Neben dem Brent-Hinds-Signature-Modell wartet Orange außerdem mit dem Rocker-15-Terror-Topteil auf, das auf dem Verstärker des beliebten Rocker 15 Combo basiert. Während beim Brent Hinds Terror der Amp auf ein kräftigeres Low-End ausgelegt wurde, hat der Rocker 15 Terror dank der EL84-Schaltung im Output-Bereich einen ausgewogeneren Charakter, der den klassischen Amps der 1970er ähnelt.


Der neue, 3 Watt starke Orange Crush Mini hingegen soll ebenso ultraportabel sein wie der Orange Micro Crush, aber eine bessere Kontrolle über die Mitten- und Gain-Einstellungen des Amps bieten.

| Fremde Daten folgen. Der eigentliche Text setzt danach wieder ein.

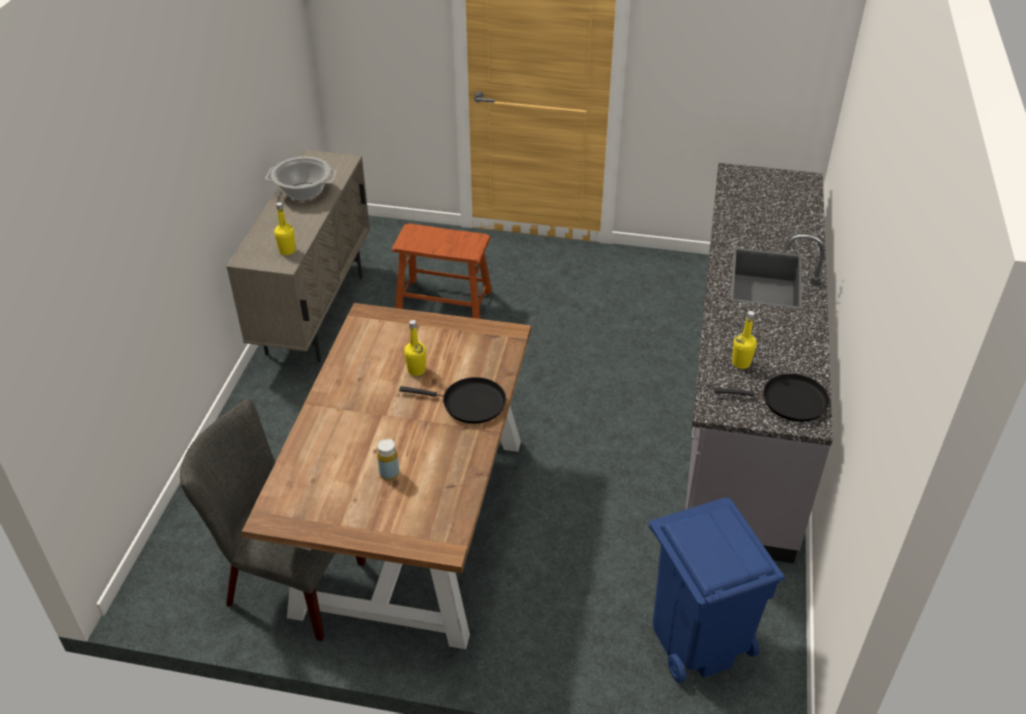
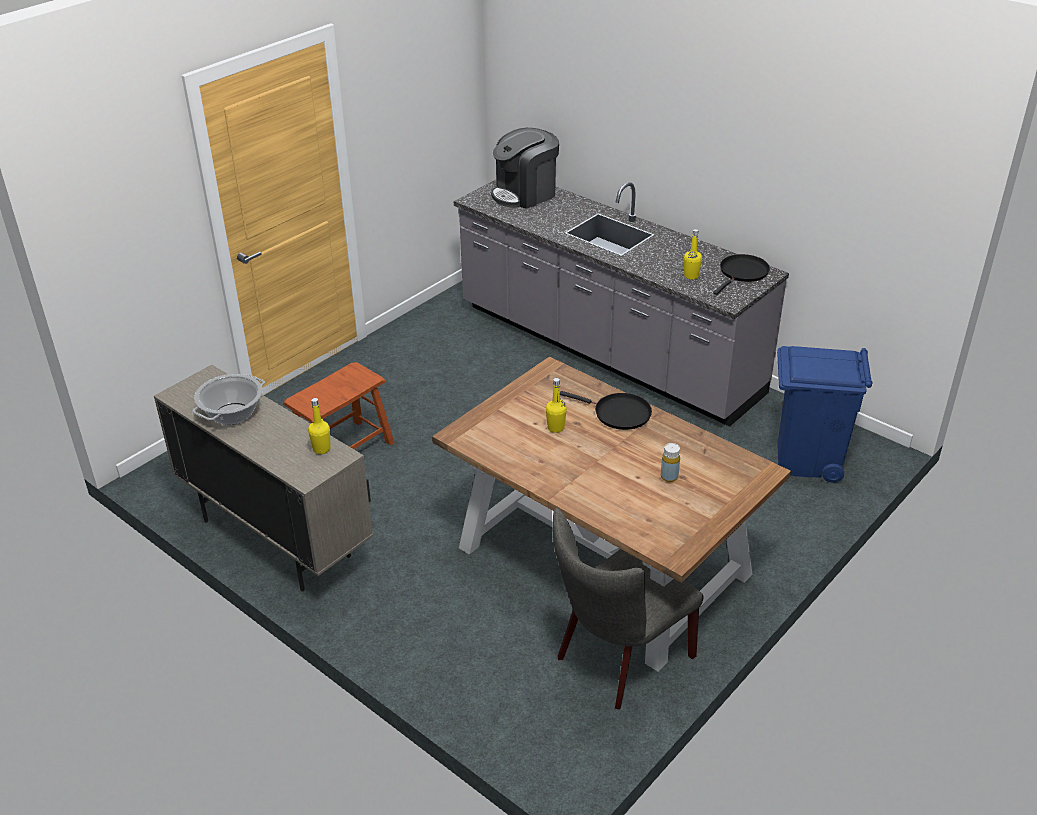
camera: 60 degrees left, 5 degrees down
(469, 403) = (618, 414): black frying pan -> black frying pan turned 75 degrees clockwise
(783, 197) = (525, 194): none -> coffee machine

Doch auch wer nach mehr Lautstärke sucht, wird bei Orange fündig: Das Unternehmen hat mit der PPC 212V seine erste vertikale Gitarrenbox auf den Markt gebracht. Sie basiert auf der klassischen PPC 412 und ist mit zwei Celestion-Neo-Creamback-Lautsprechern ausgestattet.